#### DOCUMENT PASSAGE
______________________________

Square root simplification: $\sqrt{x^2} = |x|$ , NOT $x$ . → [JEE TIP] When evaluating definite integrals like $\int_{-1}^1 \sqrt{x^2} dx$ , you must write it as $\int_{-1}^1 |x| dx$ and split it into $\int_{-1}^0 (-x)dx + \int_0^1 x dx$ . Blindly writing $x$ leads to $0$ instead of the correct area ( $1$ ).
Integral of a Product: $\int f(x)g(x) dx \neq \int f(x)dx \times \int g(x) dx$ . Always use Integration by Parts for products.
Substitution in Definite Integrals without changing limits: A fatal error is substituting $x = g(t)$ but keeping the limits $a$ and $b$ (which belong to $x$ ). You must calculate the new limits $t_1 = g^{-1}(a)$ and $t_2 = g^{-1}(b)$ .
Definite integral of discontinuous functions: Using $\int_{-1}^1 \frac{1}{x^2} dx = [-\frac{1}{x}]_{-1}^1 = -1 - (1) = -2$ is completely WRONG because $1/x^2$ is discontinuous at $x=0$ . Area must be positive, and this integral diverges to infinity.

Previous Year JEE Topics

King's Rule ( $P_3, P_4$ ) coupled with Odd/Even ( $P_7$ ): Vast majority of JEE definite integration questions test your ability to reflect the limits using $a+b-x$ to cancel out complex numerators.

______________________________

#### MATERIAL PROVIDED

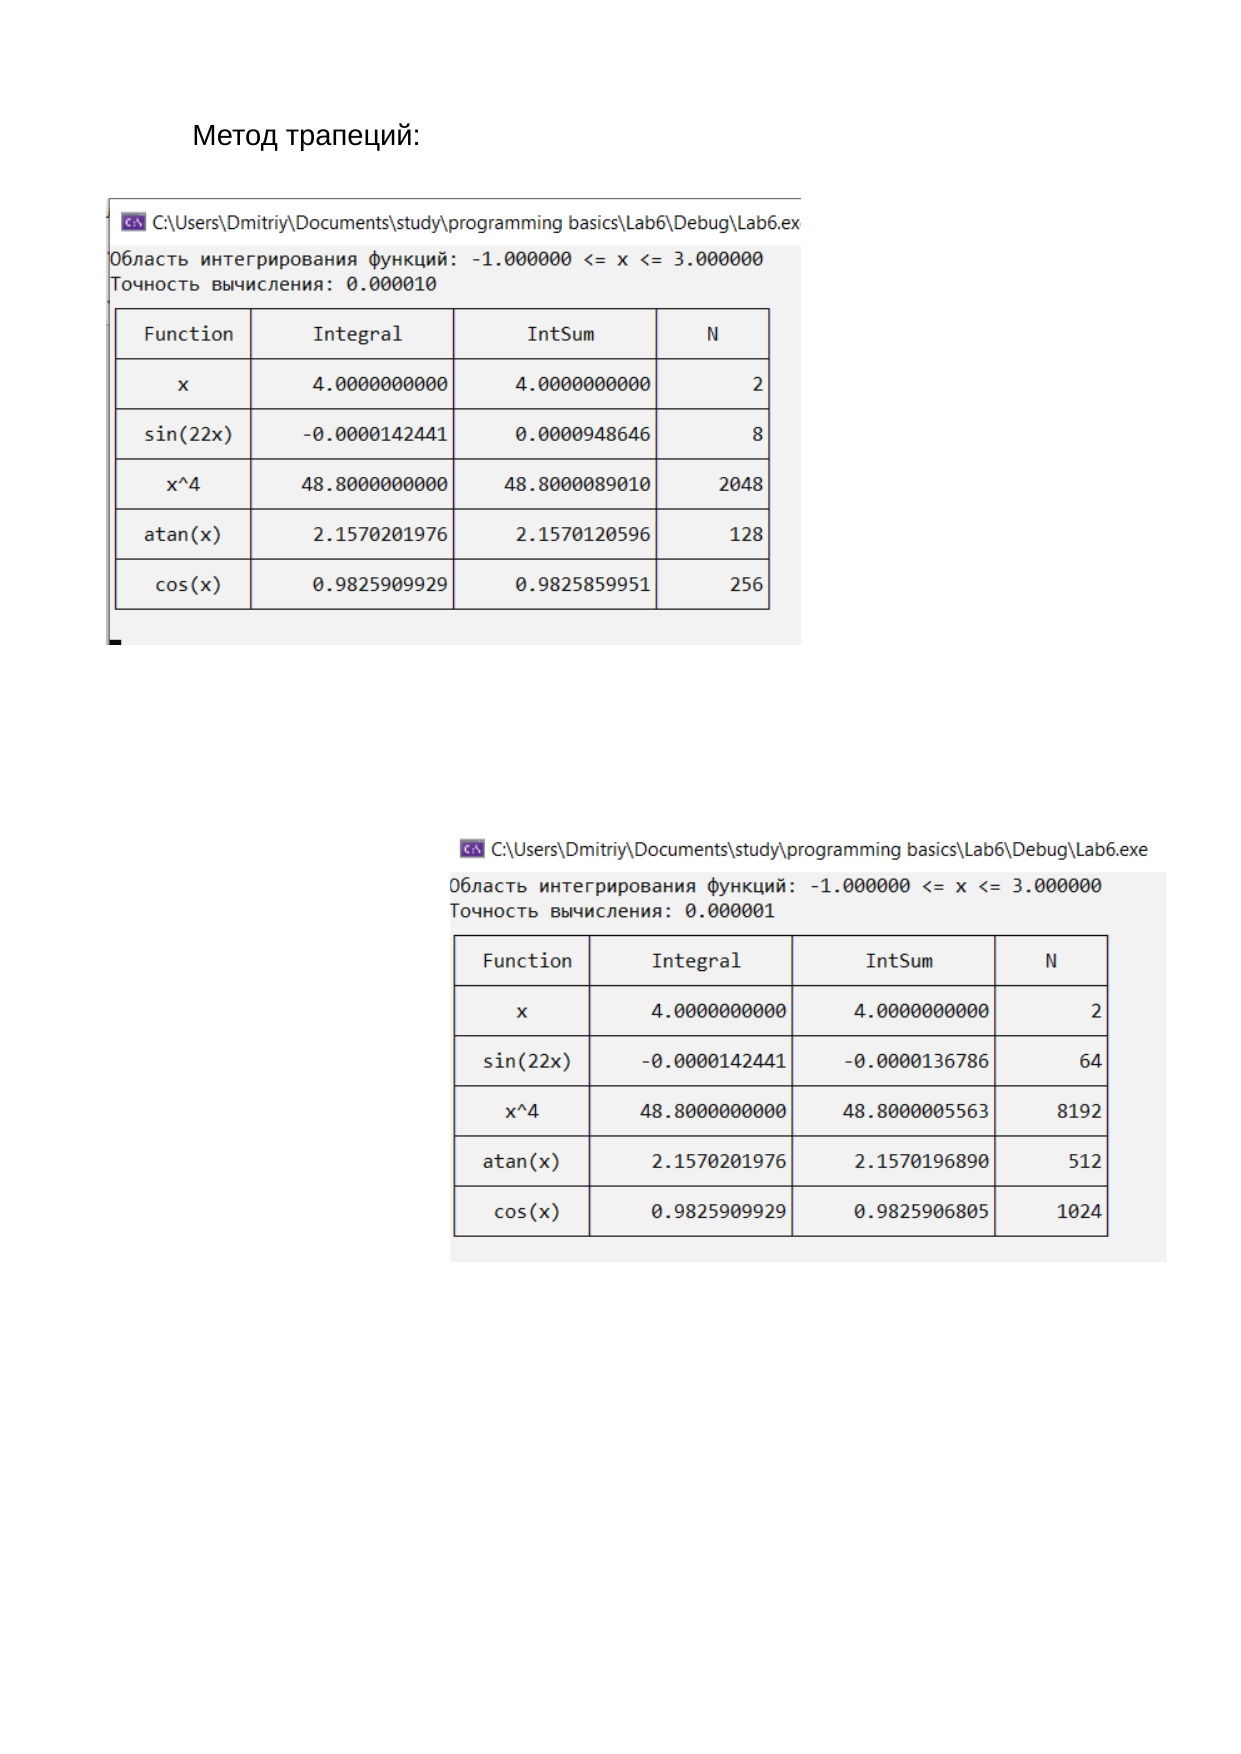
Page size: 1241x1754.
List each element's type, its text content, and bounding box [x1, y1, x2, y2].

picture [106, 198, 801, 645]
picture [450, 826, 1167, 1262]
text Метод трапеций: [148, 118, 1122, 152]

______________________________

#### TASK INSTRUCTIONS
a) Rewrite the record lines with "bounding box" swapped for "enclosing rectangle" and nothing else changed. Omit the pictures from your answer.
b) Extend the notes on integration errors and JEE topics, picking up after their final sentence.

#### RESULTS FOR THE EXERCISE
a)
Page size: 1241x1754.
List each element's type, its text content, and enclosing rectangle [x1, y1, x2, y2].

picture [106, 198, 801, 645]
picture [450, 826, 1167, 1262]
text Метод трапеций: [148, 118, 1122, 152]

b)
Piecewise Function Evaluation: Area bounding involving $|x-a|$ , $[x]$ (greatest integer function), and $\{x\}$ (fractional part) using the Splitting Property $P_2$ .
Newton-Leibniz formula with Limits: $\lim_{x\to 0} \frac{\int_0^x f(t) dt}{x^2}$ style questions relying heavily on L'Hopital's rule.
Limit of a sum: Identifying $\lim_{n \to \infty} \sum$ expressions and converting them cleanly into definite integrals.
Classic $e^x$ pattern: Questions designed to be reduced algebraically or via trig identities to the form $\int e^x [f(x) + f'(x)] dx$ .

Standard Derivations & Step-by-Step Problem Solving

Derivation of $\int e^x (f(x) + f'(x)) dx$ :

Split the integral: $\int e^x f(x) dx + \int e^x f'(x) dx$ .
Apply Integration by Parts to the first integral only, taking $f(x)$ as the 1st function and $e^x$ as the 2nd function.
$\int e^x f(x) dx = f(x)e^x - \int f'(x)e^x dx$ .
Substitute back into step 1: $f(x)e^x - \int f'(x)e^x dx + \int e^x f'(x) dx$ .
The integrals cancel, leaving $e^x f(x) + C$ .

Step-by-Step Problem Solving for $\int \frac{px+q}{ax^2+bx+c} dx$ :

Equate numerator: $px+q = A \frac{d}{dx}(ax^2+bx+c) + B = A(2ax+b) + B$ .
Compare coefficients of $x$ : $p = 2Aa \implies A = \frac{p}{2a}$ .
Compare constant terms: $q = Ab + B \implies B = q - \frac{pb}{2a}$ .
Split integral into two parts: $A \int \frac{2ax+b}{ax^2+bx+c} dx + B \int \frac{dx}{ax^2+bx+c}$ .
The first integral trivially becomes $A \log|ax^2+bx+c|$ .
The second integral is solved by completing the square for $ax^2+bx+c$ .

Top 10 JEE MCQ Traps

Misconception → Correct Understanding Misconception: Substituting $x^2 = t$ in definite integrals without adjusting bounds if $x$ goes through negative values (e.g., limits from $-1$ to $1$ ). Correct Understanding: When setting $x^2 = t$ , you must split the integral at $x=0$ because $x = \sqrt{t}$ for $x>0$ but $x = -\sqrt{t}$ for $x<0$ .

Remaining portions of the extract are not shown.